- Born: January 18, 1957 (age 69) Fort Eustis, Virginia, U.S.
- Genres: Jazz, world music
- Instruments: Percussion (Djembe, Conga, Goblet drum, Udu, Mbira, Hang)
- Years active: 1976- present
- Member of: Hadouk
- Website: www.steveshehan.com

= Steve Shehan =

French-American percussionist and composer (born 1957)

Steve Shehan (born 18 January 1957 in Fort Eustis, Virginia) is a French-American percussionist and music composer.

==Life==
Steve Shehan was born in the United States of an American (Cherokee) father and a French mother.
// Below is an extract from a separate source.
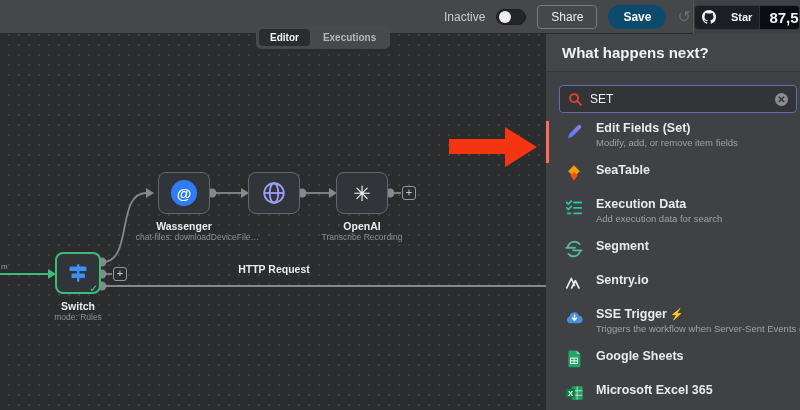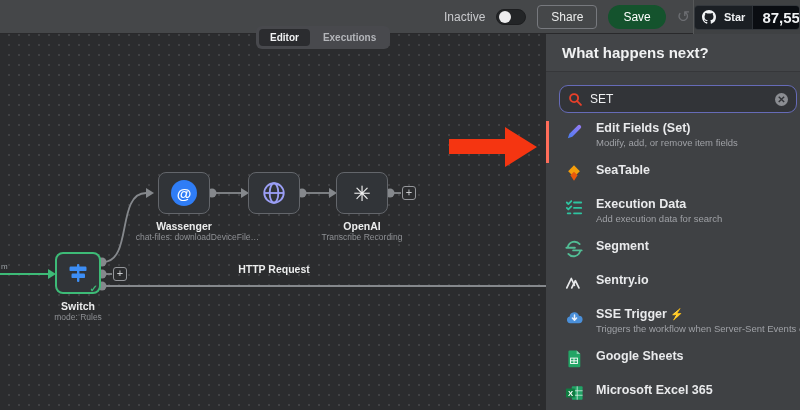"Save" .btn-save { background: #14532d -> #0c4a6e; font-weight: normal -> bold }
His percussion work has been in demand from some of the biggest names on the Anglo-Saxon and French rock world. He has taken part in numerous albums and collaborated in the studio and on stage with artists and groups like Bob Dylan, Paul Simon, Paul McCartney, Peter Gabriel, Zazie, Carla Bruni, Lokua Kanza, Magma, Stephan Eicher, Liane Foly, Gipsy Kings, Cheb Mami, Arthur H, Salif Keita, Youssou N'Dour, Véronique Sanson, Orchestre national de Lille with conductor Jean-Claude Casadessus, Louis Chedid, Didier Lockwood, Jon Hassell, Rokia Traoré, Nitin Sawhney, John McLaughlin and others.

==Discography==
Steve Shehan has collaborated with many artists through the world, such as Othmane Bali.
He is a member of the group "Hadouk Trio" together with Didier Malherbe and Loy Ehrlich.